READING TEXT
* * * * *

      McConnell’s done enough damage to this country by stealing the SCOTUS appointment from Obama and the Democrats. It’s a good time for him to be neutered.

      • You should have your own blog. I’d read it, I bet a lot of people here would. As I recall Bob Lord suggested the same thing a few months ago.

        It’s a lot of work, but you have a clear and entertaining writing style, and while there are a billion blogs out there, good ones like BforAZ are few.

        It’s a lot of work, not putting you on the spot, just sayin’.

    • “Anyone who says America can’t afford healthcare for all is a fake patriot.”

      Tom, you throw the word “patriot” around a lot for someone who apparently doesn’t understand what it means. Hint: it doesn’t mean getting mean getting what you want out of the government.

  3. Phat Phuque Trump weighs in on losing his chance to say he repealed Obamacare and decimated the legacy of the first black president.

    Donald J. Trump‏Verified account @realDonaldTrump 2h2 hours ago

    …Even though parts of healthcare could pass at 51, some really good things need 60. So many great future bills & budgets need 60 votes….

    Donald J. Trump‏Verified account @realDonaldTrump 2h2 hours ago

    If Republicans are going to pass great future legislation in the Senate, they must immediately go to a 51 vote majority, not senseless 60…

    Donald J. Trump‏Verified account @realDonaldTrump 10h10 hours ago

    3 Republicans and 48 Democrats let the American people down. As I said from the beginning, let ObamaCare implode, then deal. Watch!
* * * * *
DATASET
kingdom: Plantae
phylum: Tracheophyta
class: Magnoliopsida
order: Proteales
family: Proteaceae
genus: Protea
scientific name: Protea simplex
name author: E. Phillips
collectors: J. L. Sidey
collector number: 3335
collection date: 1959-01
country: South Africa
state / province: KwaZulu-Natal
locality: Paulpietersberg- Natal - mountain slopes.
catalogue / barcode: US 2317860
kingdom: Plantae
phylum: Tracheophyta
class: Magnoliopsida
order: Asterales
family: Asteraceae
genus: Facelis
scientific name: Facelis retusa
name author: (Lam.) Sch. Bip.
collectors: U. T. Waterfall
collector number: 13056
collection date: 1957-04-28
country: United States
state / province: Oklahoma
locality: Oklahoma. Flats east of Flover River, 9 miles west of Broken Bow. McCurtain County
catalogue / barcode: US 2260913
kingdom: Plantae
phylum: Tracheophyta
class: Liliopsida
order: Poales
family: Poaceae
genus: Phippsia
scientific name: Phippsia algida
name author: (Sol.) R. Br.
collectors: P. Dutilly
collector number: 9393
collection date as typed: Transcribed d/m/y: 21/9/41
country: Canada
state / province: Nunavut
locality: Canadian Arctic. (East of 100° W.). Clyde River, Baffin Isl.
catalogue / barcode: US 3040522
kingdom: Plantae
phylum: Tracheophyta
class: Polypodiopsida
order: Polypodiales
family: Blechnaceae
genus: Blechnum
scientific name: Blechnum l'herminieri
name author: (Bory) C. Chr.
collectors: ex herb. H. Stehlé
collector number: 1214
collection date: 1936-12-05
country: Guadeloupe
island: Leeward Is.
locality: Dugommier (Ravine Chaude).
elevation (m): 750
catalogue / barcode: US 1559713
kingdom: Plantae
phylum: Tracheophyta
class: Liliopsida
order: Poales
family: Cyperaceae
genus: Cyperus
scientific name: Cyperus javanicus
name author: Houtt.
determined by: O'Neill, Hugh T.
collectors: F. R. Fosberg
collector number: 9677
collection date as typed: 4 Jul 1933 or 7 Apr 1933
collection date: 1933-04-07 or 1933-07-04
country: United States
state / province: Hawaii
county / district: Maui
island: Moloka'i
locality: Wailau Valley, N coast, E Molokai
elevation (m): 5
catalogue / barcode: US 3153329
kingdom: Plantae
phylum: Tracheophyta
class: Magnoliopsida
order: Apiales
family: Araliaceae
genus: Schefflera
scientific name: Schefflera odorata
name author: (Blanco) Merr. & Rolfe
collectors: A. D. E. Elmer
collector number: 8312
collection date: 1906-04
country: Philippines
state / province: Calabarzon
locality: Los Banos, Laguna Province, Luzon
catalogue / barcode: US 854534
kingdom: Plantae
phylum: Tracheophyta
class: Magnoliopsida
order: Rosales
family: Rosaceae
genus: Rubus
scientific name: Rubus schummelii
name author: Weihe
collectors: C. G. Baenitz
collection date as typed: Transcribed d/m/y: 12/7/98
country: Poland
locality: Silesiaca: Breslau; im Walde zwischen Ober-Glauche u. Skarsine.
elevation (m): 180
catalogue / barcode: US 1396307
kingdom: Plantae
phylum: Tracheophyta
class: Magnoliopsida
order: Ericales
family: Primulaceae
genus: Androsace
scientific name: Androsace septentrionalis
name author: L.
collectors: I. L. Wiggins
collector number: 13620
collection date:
* * * * *
EXERCISE A
In the comment thread, how many Republicans and how many Democrats does the last quoted post say let the American people down?
EXERCISE B
From the comment thread, extract the passage that begins at the words "Donald J. Trump‏Verified account @realDonaldTrump 10h10" and stops after the words "then deal. Watch!".
EXERCISE C
Continue the comment thread about the Senate health care vote from the point where it ends.

WRITTEN RESPONSE A
3 Republicans and 48 Democrats.

WRITTEN RESPONSE B
Donald J. Trump‏Verified account @realDonaldTrump 10h10 hours ago

    3 Republicans and 48 Democrats let the American people down. As I said from the beginning, let ObamaCare implode, then deal. Watch!

WRITTEN RESPONSE C
  4. It isn’t often that someone surprises me as Senator John McCain did last night.

    There is so much pressure put on these GOP senators and representatives to march in lockstep with their party. But, for crying out loud, what could they possibly do to McCain? McCain was free to vote his conscience if he chose to do so and I believe that is what he did. He reclaimed, at least for the moment, his reputation for being his own man. And I have to believe that the gratitude he will get from the people of Arizona (who also put immense pressure on him) is a greater reward than a slap on the back from the demonic possessed Mitch McConnell.

    I would like to think that McCain looked back down that long tunnel of time and maybe remembered some things, maybe he remembered his friend Ted Kennedy, maybe he remembered some folks he knew way back when before he was a multi-millionaire. Maybe he looked ahead and thought about how he wanted to be remembered.

    But he did the right thing last night and I will definitely call and thank him.

    • “It isn’t often that someone surprises me as Senator John McCain did last night.”

      He did what he has always done best during the last decade of his career: He voted so as to see good things written about him in the press. I really don’t blame him. He knows he is likely looking at his last few months of life and I suspect he would really like to see favorable things written about him. The easiest way to do that is to pander to the left and their fawning media.

      It is nice of you to fawn over him like that, Liza. Seriously. I am certain McCain will find it pleasing as well. And I think you will probably find many more opportunities to praise McCain in the coming weeks or months as his votes turn decidedly left.

      In a bigger sense, though, it probably was the correct vote to cast. He was right that if they killed Obamacare, there wouldn’t anything to replace it and we do need something in the way of healthcare for the Nation.

      • But aside from that, if all of our allies had to be saints, we wouldn’t have very many allies. And a victory is a victory.

        • “And a victory is a victory.”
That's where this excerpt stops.